Разразившись слезами, она наклонилась, обняла сестру и, подняв с земли, повела ее, шатающуюся, еле живую, к дому.
— Глупая ты, — поддерживая и целуя сестру в лоб, шептала она, — ну и глупая! Чтобы так, всей душой, поверить…
— Рузя, — еле слышно ответила Карольця, — он мой идеал, мой ангел…
— Ну его к черту! — гневно крикнула сестра и прибавила шагу. — Удерем-ка от мамы… Закроемся в комнате на ключ, чтобы она не ворвалась, и там ты мне все расскажешь…
Ее глаза, полные слез искреннего сочувствия, заблестели от любопытства. Между тем Мадзя носилась по усадьбе, заглядывала в батрацкую хату, в хлевы, на гумно и кричала попадавшимся ей навстречу людям:
— Где пан? где пан?
В своем возбуждении и растерянности она забыла, что муж поехал на «сессию» экономов и вернется только вечером.
Батраки и их жены пожимали плечами и шептались, что, видно, Бахревичиха совсем помешалась. Действительно, сраженная горем, кипя от гнева, она казалась безумной. Ворвавшись в дом, она бог знает что сделала бы с Каролькой, если бы не Рузя. Та заперлась с сестрой на ключ и через закрытую дверь битых два часа неутомимо вела с матерью переговоры. Переговоры эти отнюдь не были похожи на те, которые ведутся в законодательных собраниях европейских государств. Совершенно иными были слова и жесты, которыми обменивались мать и дочь. Однако неустрашимость Рузи привела к тому, что спустя два часа Мадзя перестала трясти дверь, браниться и кричать, а бросилась на пол у порога и стала умолять Рузю, чтобы та хоть на одно мгновенье показала ей Карольцю.

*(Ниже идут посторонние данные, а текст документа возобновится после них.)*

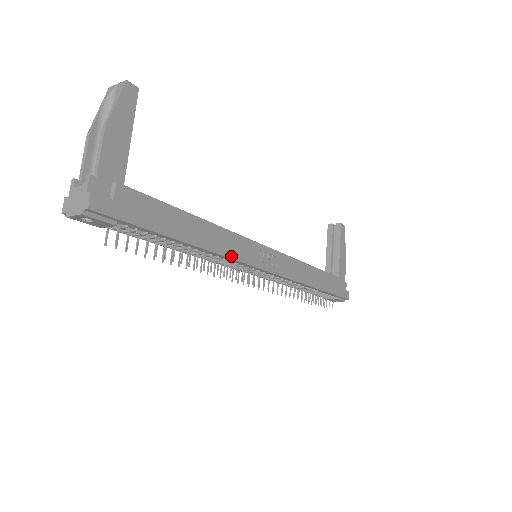
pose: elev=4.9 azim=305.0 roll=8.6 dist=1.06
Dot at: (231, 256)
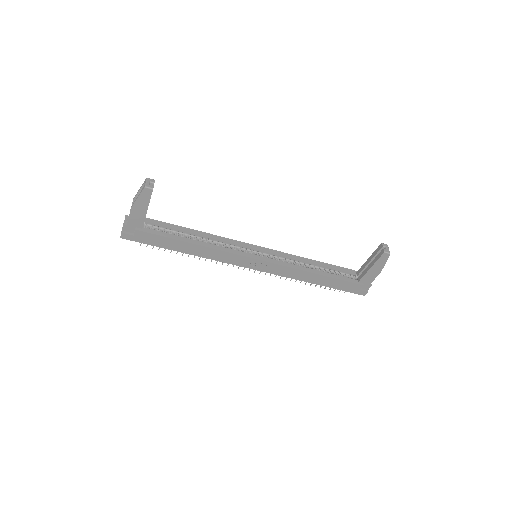
Dot at: (218, 260)
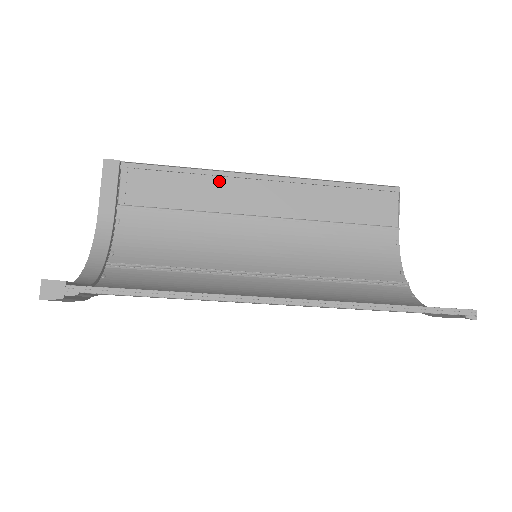
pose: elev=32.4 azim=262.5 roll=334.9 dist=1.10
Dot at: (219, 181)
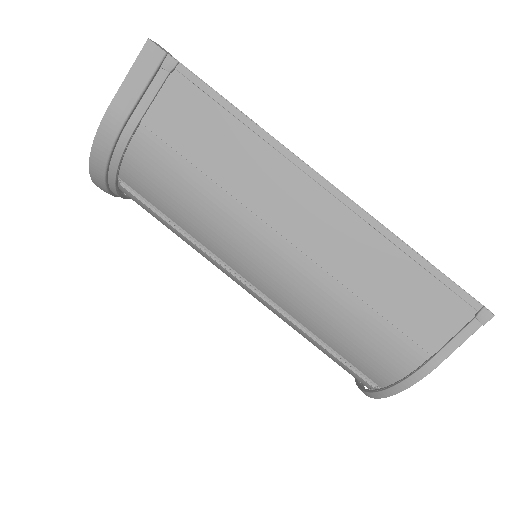
Dot at: occluded
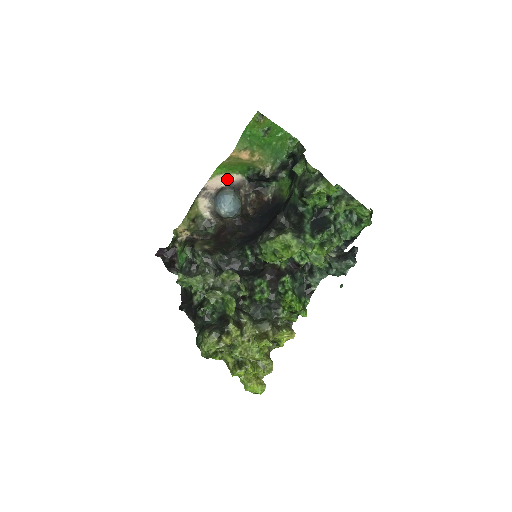
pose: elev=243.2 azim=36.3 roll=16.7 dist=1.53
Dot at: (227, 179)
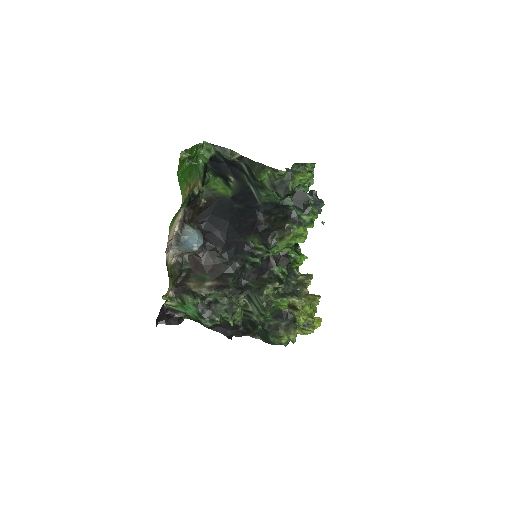
Dot at: (177, 222)
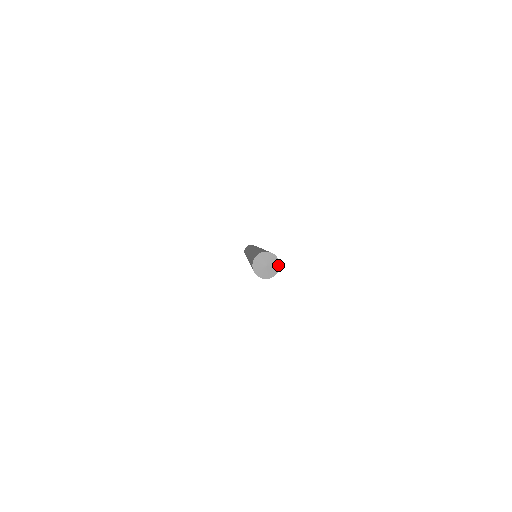
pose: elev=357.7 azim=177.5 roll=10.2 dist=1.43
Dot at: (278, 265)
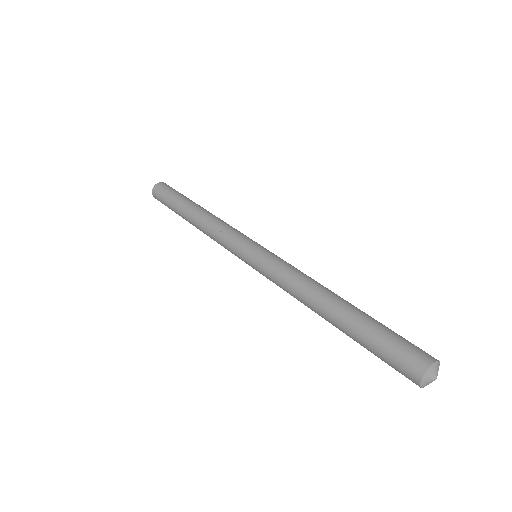
Dot at: (439, 365)
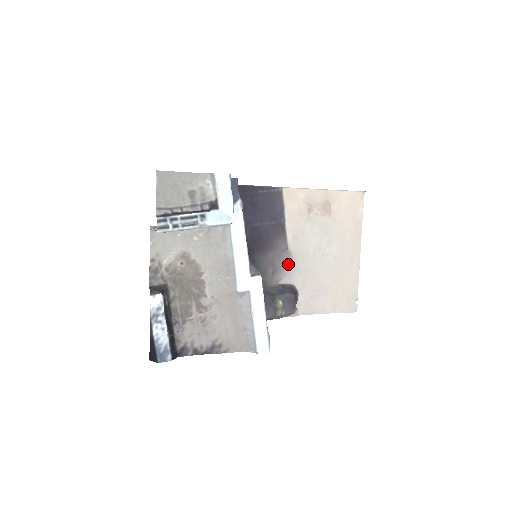
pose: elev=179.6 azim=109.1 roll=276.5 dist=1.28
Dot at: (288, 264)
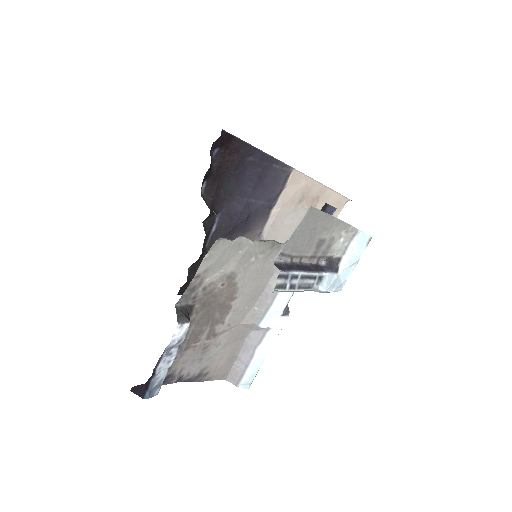
Dot at: occluded
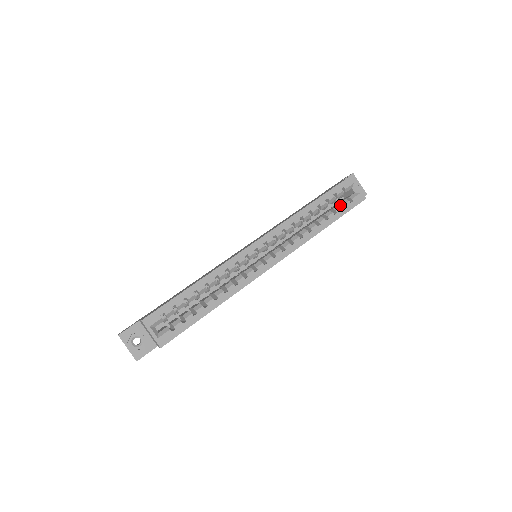
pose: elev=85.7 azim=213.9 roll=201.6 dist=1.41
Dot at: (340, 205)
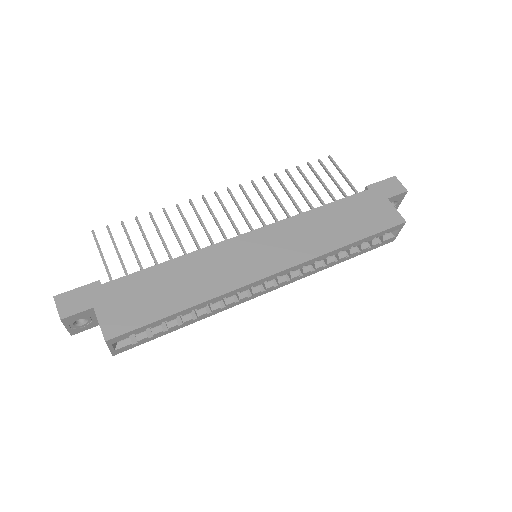
Dot at: occluded
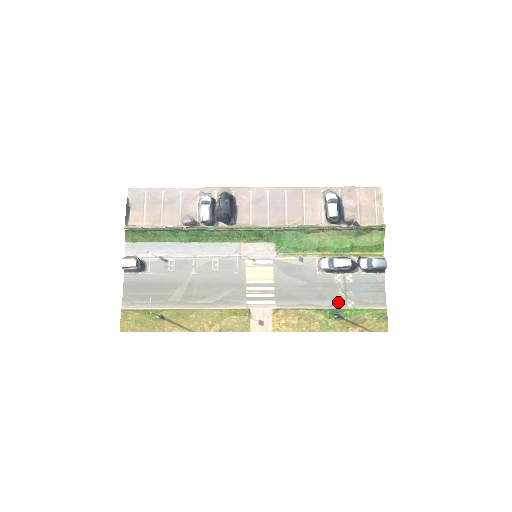
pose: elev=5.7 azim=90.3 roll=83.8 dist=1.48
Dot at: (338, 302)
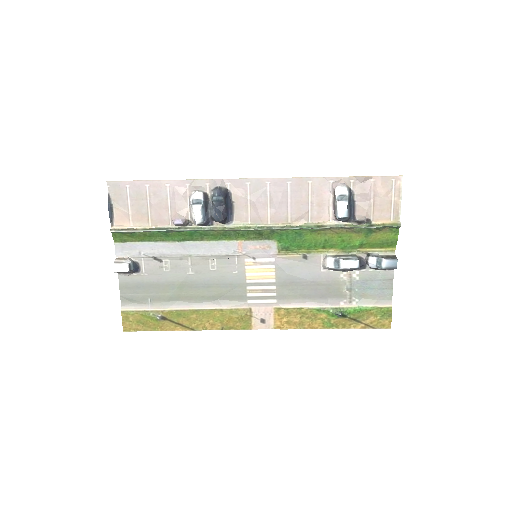
Dot at: (342, 300)
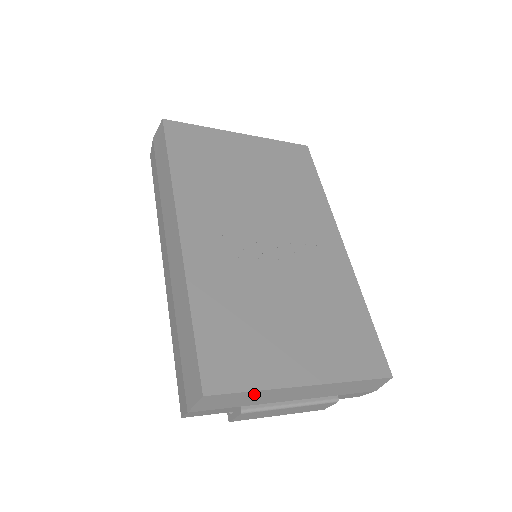
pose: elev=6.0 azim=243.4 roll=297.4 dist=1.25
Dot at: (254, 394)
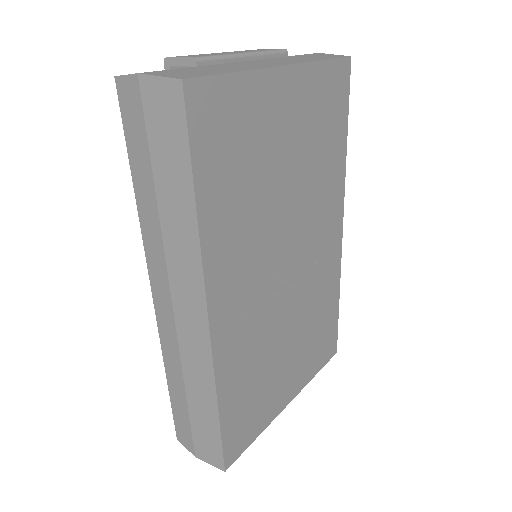
Dot at: occluded
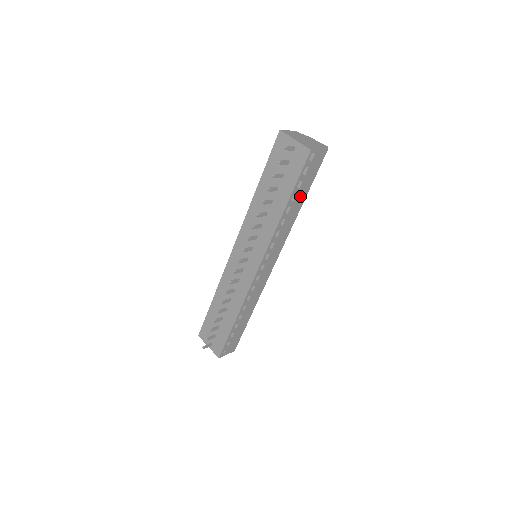
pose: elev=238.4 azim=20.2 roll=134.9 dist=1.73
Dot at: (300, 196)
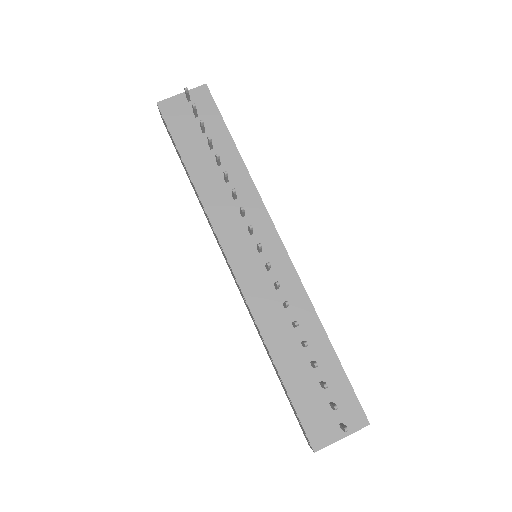
Dot at: occluded
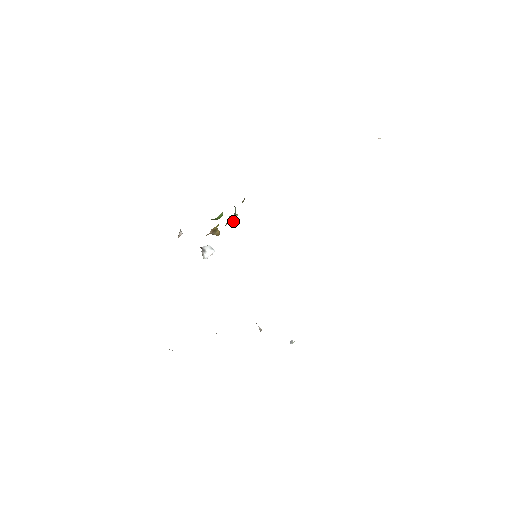
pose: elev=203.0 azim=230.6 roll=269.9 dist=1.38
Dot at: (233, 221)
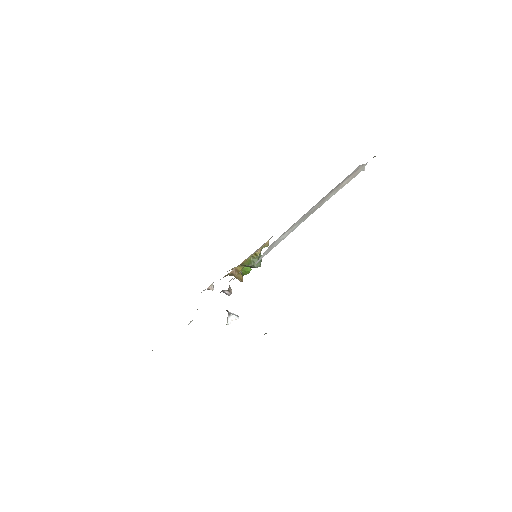
Dot at: (256, 266)
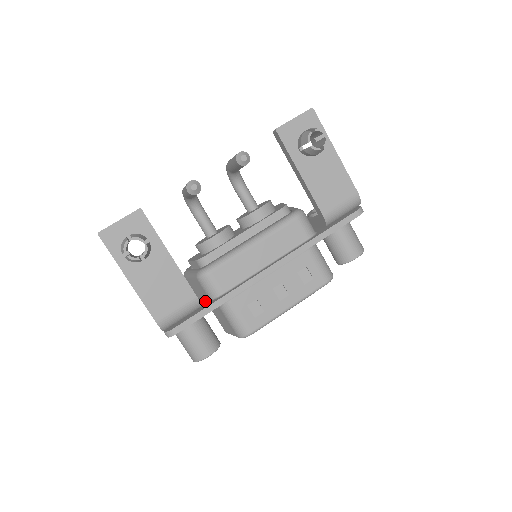
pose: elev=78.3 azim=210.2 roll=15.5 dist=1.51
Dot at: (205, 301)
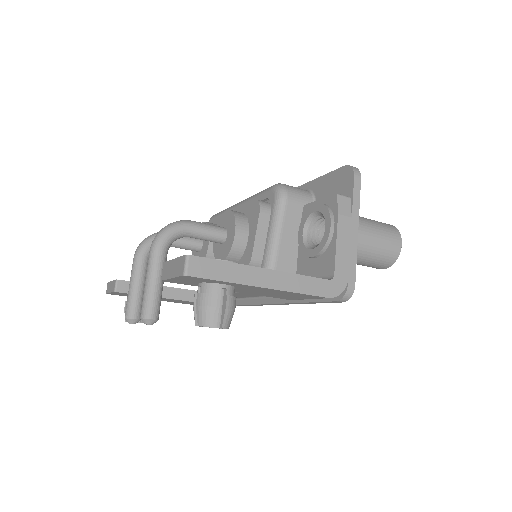
Dot at: occluded
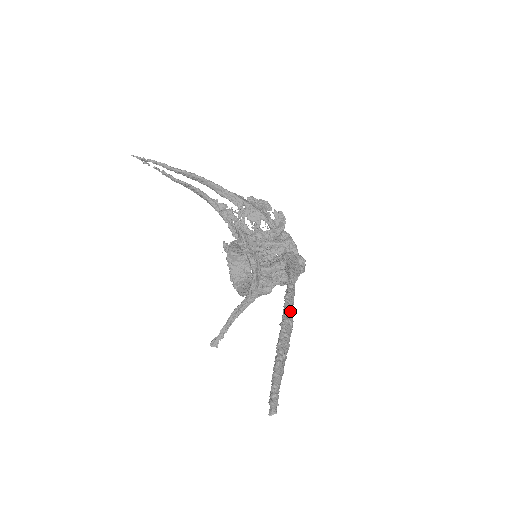
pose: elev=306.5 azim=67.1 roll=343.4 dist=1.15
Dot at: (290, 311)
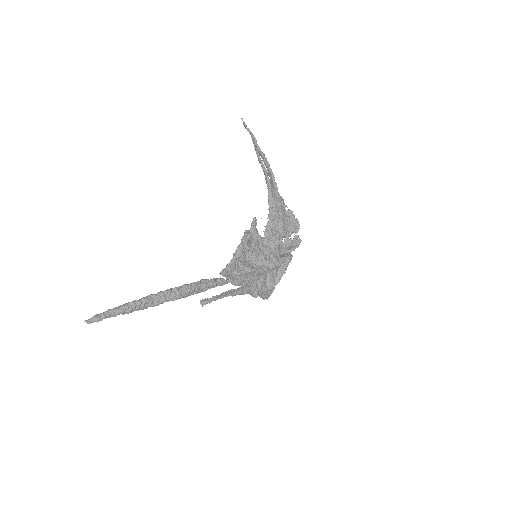
Dot at: (189, 288)
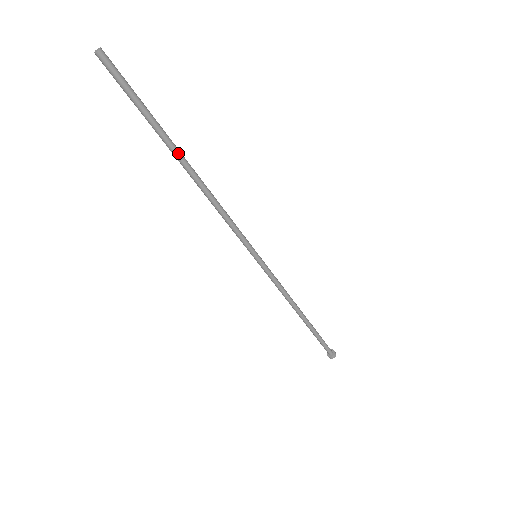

— Может, ее уже и в живых нет… — причитала Мадзя. — Господи Иисусе Христе, может тот подлец совсем ее загубил…
— Карольця еле жива, — кричала в ответ Рузя, — и если вы будете мучить ее, то, наверное, она тут же кончится…
— Рузя, Рузсчка, пусти меня к ней! Она с утра ничего не ела… Ой, бедная моя, бедная! Надо ей немного понтаку дать. Ну, открой дверь, не то, клянусь Христом богом, позову батраков и велю выломать… Ты что же, запрещаешь мне мое собственное дитя повидать и утешить?